Cell-free foetal DNA in maternal plasma: Cell-free foetal DNA (cffDNA) in the maternal plasma is the latest test. With cffDNA-based Down syndrome screening (also known as non-invasive prenatal test or NIPT), detection rates of 99 to 100 per cent have been reported [29],[30],[31]. However, due to occasional false negative results, false positivity and failure to get a result in about 2-6 per cent cases, NIPT is still considered to be a screening test only [32]. A meta-analysis of published literature of cffDNA testing showed the detection rate of trisomy 21 was 99.0 per cent with the confidence interval of 95 per cent (98.2-99.6%) with false positive rate of 0.08 per cent [31],[33],[34]. The detection rates were 96.8 per cent and 92.1 per cent for trisomy 18 and trisomy 13, respectively. Benn et al[28] have compiled studies using various methods for NIPT and have shown similar results. In the study by Quezada et al[29], two of the 34 foetuses with trisomy 21 were in the 'No results on NIPT' group, indicating the possibility that foetuses detected to have aneuploidy are more likely to need repeat sampling due to test failure [29]. In the same study where cffDNA gave high risk of trisomy 21 or trisomy 18 and the foetus was normal disomic, the foetal DNA fraction was found to be less. In an Australian audit, three of the 27 cffDNA-positive cases spontaneously aborted before CVS [30]. In a study from Japan, on their nationwide one-year experience with NIPT in 7740 women, four were found to be not reportable, and of the 1638 negative cases who were followed up (from the total of 7594 negative cases), there was one false negative trisomy 18[35].
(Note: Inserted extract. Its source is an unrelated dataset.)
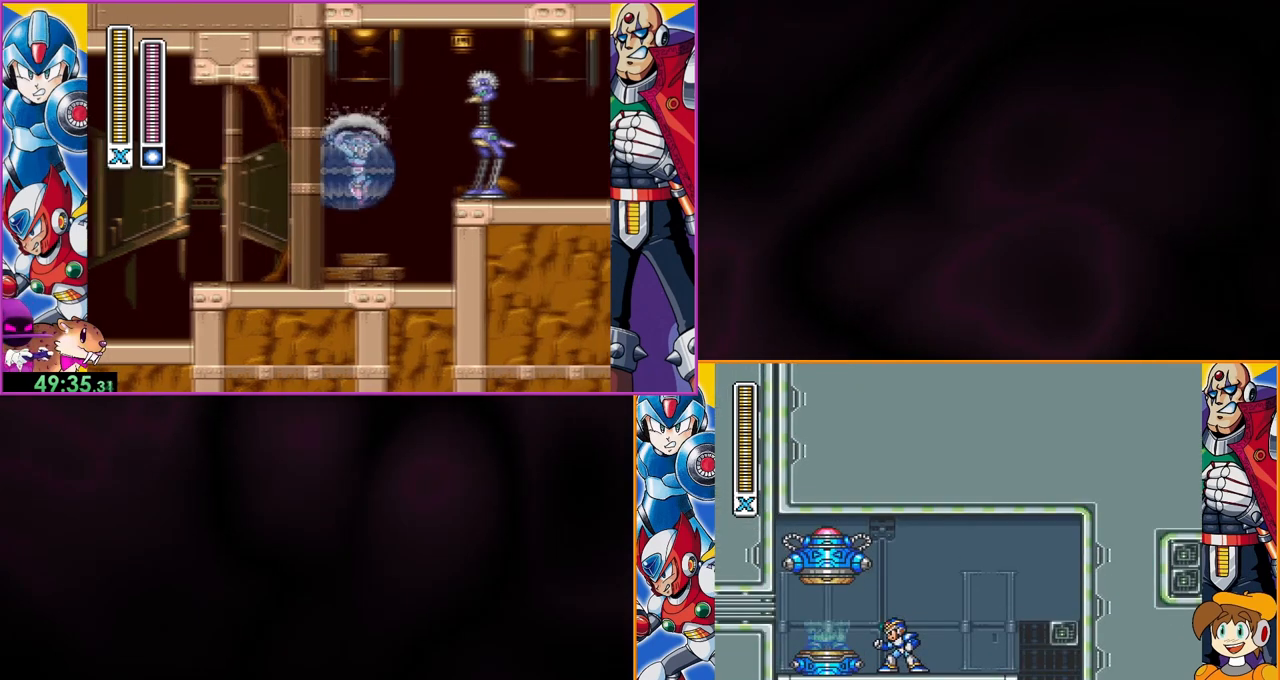
{"buttons": [], "events": []}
Appropriate pre-test counselling to guide the family to understand the advantages and limitations of NIPT is important. It remains a screening test though with high sensitivity. A positive NIPT screen result still mandates confirmation by invasive testing before any further course is decided upon. Adams et al[36] have stressed the need of providing information to the pregnant women about what NIPT can detect and what it cannot.

Diagnostic options for Down syndrome testing: CVS after 11 completed wk, amniocentesis after 16 wk or cordocentesis after 18-20 wk gestation are the methods used to obtain foetal samples for definitive testing. These procedures need training and expertise and have inherent risks of abortion reported to be 0.2-1.3 per cent and 0.1-0.9 per cent for CVS and amniocentesis, respectively [37],[38].
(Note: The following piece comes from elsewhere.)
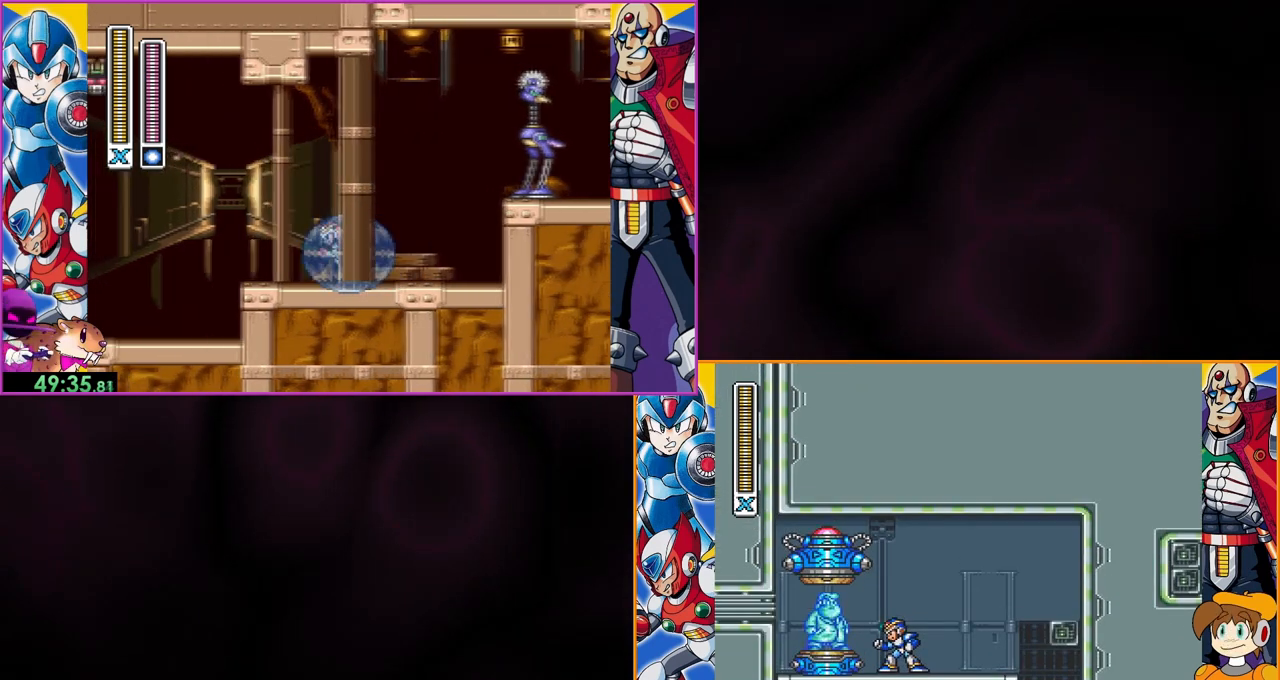
{"buttons": [], "events": []}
Conventionally, chromosomal fluorescent in situ hybridization (FISH) for the common five aneuploidies and karyotype analysis is performed. Another technology-driven revolution in chromosomal analysis is cytogenetic microarray (CMA) that is a molecular cytogenetic technique to visualize chromosomes at a very high resolution. In prenatal samples, cytogenetic microarray is considered an option even in foetuses with normal USG evaluation [39],[40]. This will help in primary prevention of numerous well-delineated sporadic microdeletion/duplication syndromes. Individually, these are rare but account for a significant proportion of intellectual disability [41]. CMA detects such copy number variations in one per cent of prenatal samples with any indication and 3-4 per cent of foetuses with malformations [42],[43]. One limitation of CMA is that it detects some copy number variations of unknown significance in about one per cent of cases making counselling and prognostication difficult [44]. Like all prenatal testing and screening methods, CMA also needs good supportive counselling facilities. CMA has made its place in all invasive prenatal diagnosis and is here to stay and replace traditional karyotyping.

Choice for screening for Down syndrome and NTDs: As mentioned above, the screening options for Down syndrome and NTD have evolved over time. Triple-marker screening is being done in India for many years, and though there is a paucity of published literature about the sensitivity of the test in the Indian scenario, there are some studies that suggest efficacy and detection rates similar to those reported in other countries. Kaur et al[45] published a small study on 7400 pregnant women in north India screened with triple-marker test and showed 5.7 per cent screen positivity and detection of seven of eight Down syndrome babies (1 in 925), similar to reports from other countries [28]. A centre in New Delhi providing biochemical screening for Down syndrome calculated that in a city like Delhi where 3.6 lakh deliveries take place every year and 75 per cent women have at least one antenatal visit in the second trimester, second-trimester triple-marker test can prevent birth of 245 Down syndrome babies every year [46]. In a study from western India, 2111 women were investigated by triple-marker screening between 14 and 20 wk of gestation, of whom 224 women were found to be screen positive for trisomy 21 and further on karyotyping of 105 of the screen-positive cases, eight had trisomy 21 and one had mosaic trisomy 21[47]. In another study which reported the two-year data of a referral institute from northern India, in four out of 68 women (4.4%) with triple-test positivity for Down syndrome, amniotic fluid karyotyping was found to show trisomy 21[48].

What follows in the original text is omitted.